Here is the definition of "normal space" that I am working with:
A topological space $(X,\tau)$ is normal if for any two disjoint closed sets $A$ and $B$, there exists disjoint open sets $U$ and $V$ such that $A \subseteq U$ and $B \subseteq V$.
Prove that every compact Hausdorff space is a normal space.
Here is my attempt at a proof:
- Suppose $(X,\tau)$ is a compact Hausdorff space. Let $A$ and $B$ be disjoint closed subsets in $X$. Since closed subsets of Hausdorff and compact spaces are Hausdorff and compact, $A$ and $B$ are also compact Hausdorff spaces.
- Since $A$ and $B$ are compact, every open covering has a finite subcovering. Thus $A \subseteq \displaystyle{\Pi_{i\in I}U_i}$ has finite subcovering $A \subseteq U_1 \cup ... \cup U_n$ and $B \subseteq \displaystyle{\Pi_{j\in J}V_j}$ has finite subcovering $B \subseteq V_1 \cup ... \cup V_m$, where $U_i$ and $V_j$ are open sets for any $i \in I$, $j \in J$.
- Let $U=U_1 \cup ... \cup U_n$ and $V=V_1 \cup ... \cup V_m$. Then, $U \cap V = (U_1 \cup ... \cup U_n) \cap (V_1 \cup ... \cup V_m)= (U_1 \cap V_1) \cup ... \cup (U_n \cap V_m) = \phi$ since $U_i \cap V_j = \phi$.
Thus $U$ and $V$ are disjoint open sets, and $(X,\tau)$ is normal.
There are a few doubts that I have concerning this proof:
Firstly, is it true that $U_i \cap V_j = \phi$ ? I think it is because $(X,\tau)$ is Hausdorff, so open neighbourhoods about distinct points are separated.
Secondly, did I distribute the intersection correctly in step 3?

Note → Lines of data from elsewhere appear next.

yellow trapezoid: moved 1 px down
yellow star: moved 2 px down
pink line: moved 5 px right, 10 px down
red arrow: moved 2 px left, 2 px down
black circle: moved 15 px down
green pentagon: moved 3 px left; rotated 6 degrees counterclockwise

Be carefull: In $3$ are more terms and isn't true $U \cap V$ will be no necesary empty.
One way is a follow:
As you say, every cover by open sets $A \subseteq \cup_{i\in I}U_i$ has a finite covering, i.e. $A \subseteq U_1 \cup \ldots \cup U_n$.

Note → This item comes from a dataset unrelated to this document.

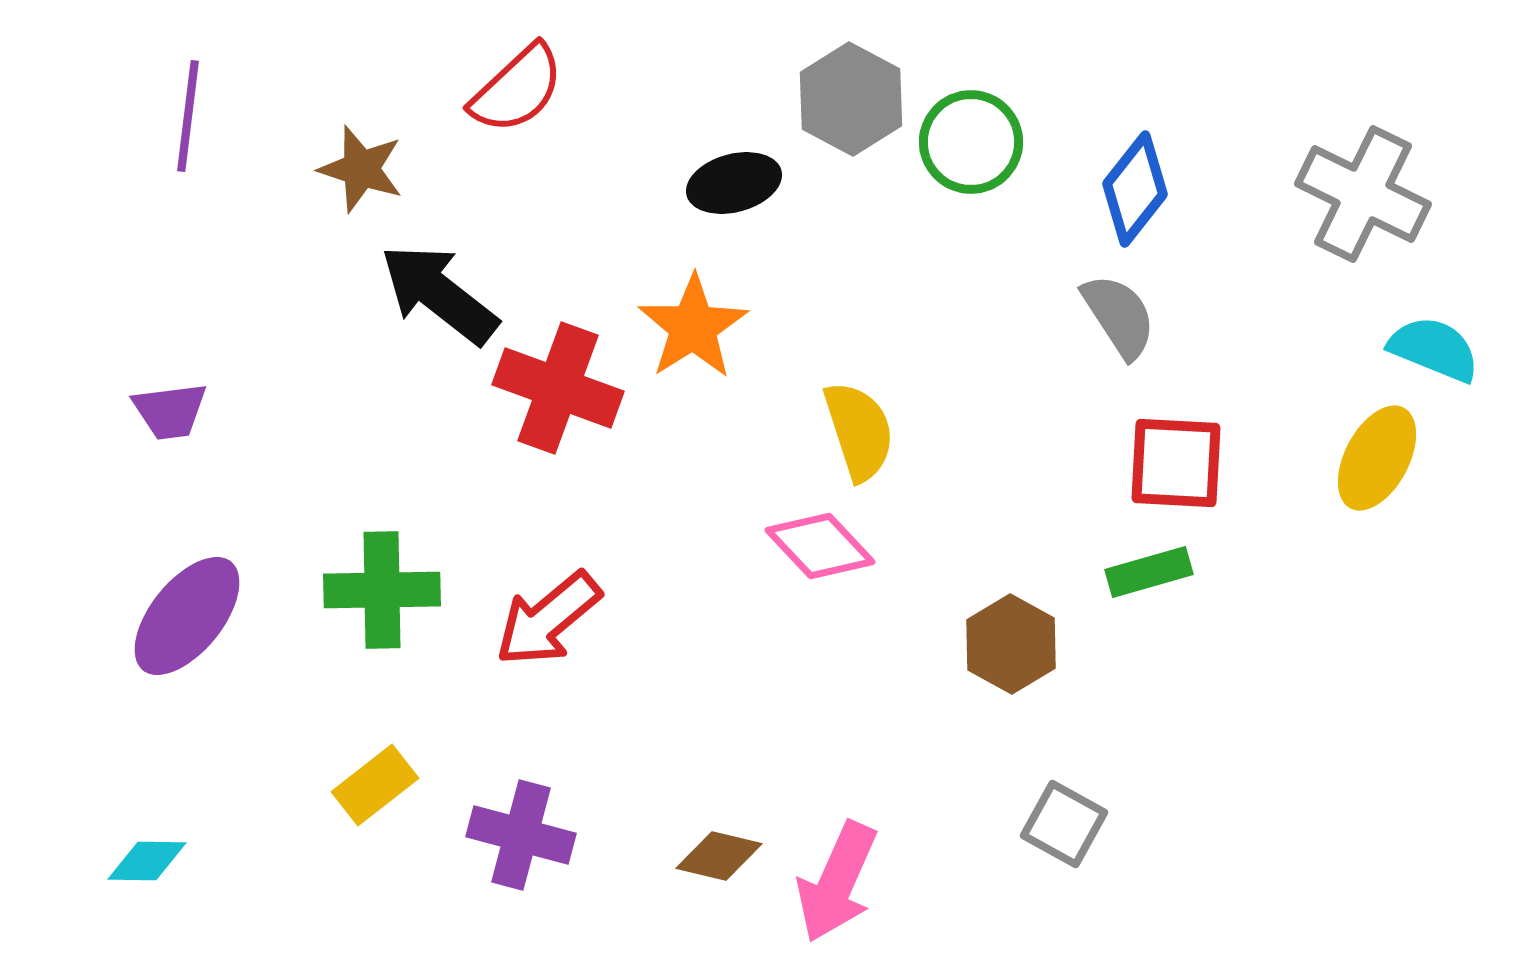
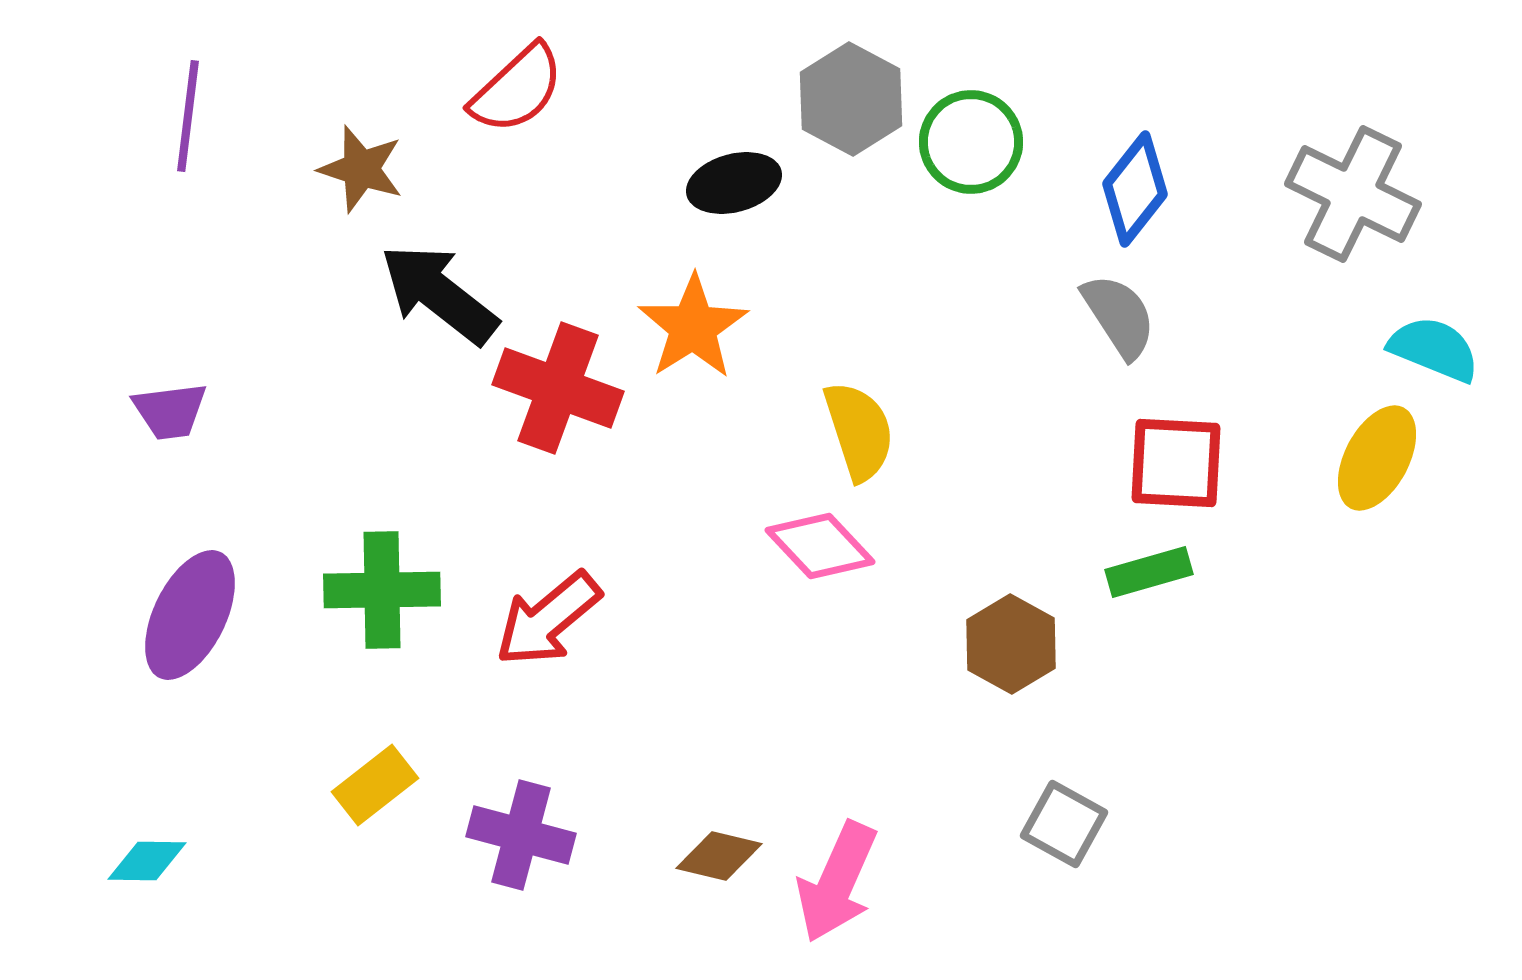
gray cross: moved 10 px left
purple ellipse: moved 3 px right, 1 px up; rotated 13 degrees counterclockwise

Then, for $U_1$, will be find a finite open cover of $B$ that is disjoint:
As $X$ its Hausdorff, for every $y \in B$ we can find a open set $V_y^1$ such that $y \in V_y^1$ and $U_1 \cap V_y^1 = \emptyset$. We can do this for every $y \in B$. It's clear that $B \subseteq \cup_{j\in J}V_j^1$. As $B$ it's Hausdorff (as you say) then we can extract a finite subset, i.e. $B \subset V_{j_1}^1 \cup \ldots \cup V_{j_n}^1:= \tilde{V}^1$. It's clear that $V_{j_1}^1 \cup \ldots \cup V_{j_n}^1$ and $U_1$ are disjoint by construction.

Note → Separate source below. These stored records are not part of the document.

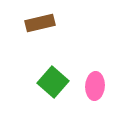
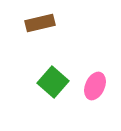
pink ellipse: rotated 20 degrees clockwise
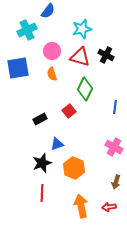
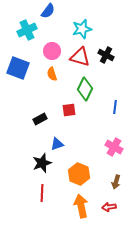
blue square: rotated 30 degrees clockwise
red square: moved 1 px up; rotated 32 degrees clockwise
orange hexagon: moved 5 px right, 6 px down
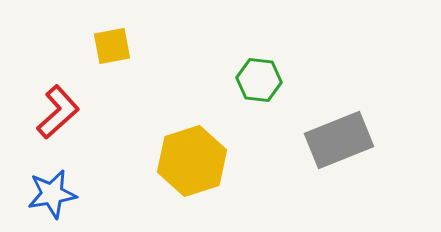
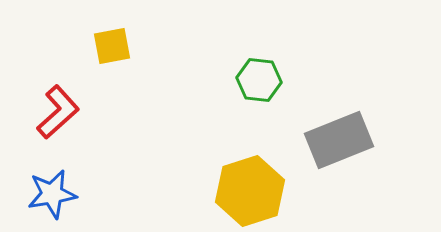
yellow hexagon: moved 58 px right, 30 px down
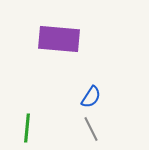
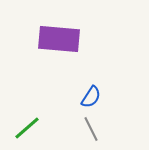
green line: rotated 44 degrees clockwise
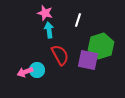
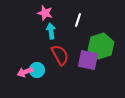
cyan arrow: moved 2 px right, 1 px down
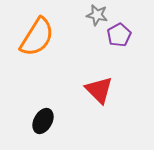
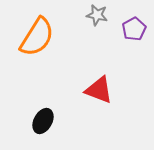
purple pentagon: moved 15 px right, 6 px up
red triangle: rotated 24 degrees counterclockwise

We can repeat this for every open set $U_2, \ldots, U_n$ of the finite covering of $A$. At the end we have $n$ finite coverings of $B$, called $\tilde{V}^1, \ldots, \tilde{V}^n$, and having the property that $\tilde{V}^j \cap U_j = \emptyset$ for all $j$.
Finally take $W = \tilde{V}^1 \cap \ldots \cap \tilde{V}^n$. As every $\tilde{V}^j$ is open, $W$ is open. As $B \subset \tilde{V}^j$ for every $j$ (this is by construction), $B \subset W$. Finally as $\tilde{V}^j \cap U_j = \emptyset$ for every $j$, then $W \cap (U_1 \cup \ldots \cup U_n) = \emptyset$.
If we define: $U= U_1 \cup \ldots \cup U_n$, then $U$ and $W$ are the disjoint open sets we were looking for.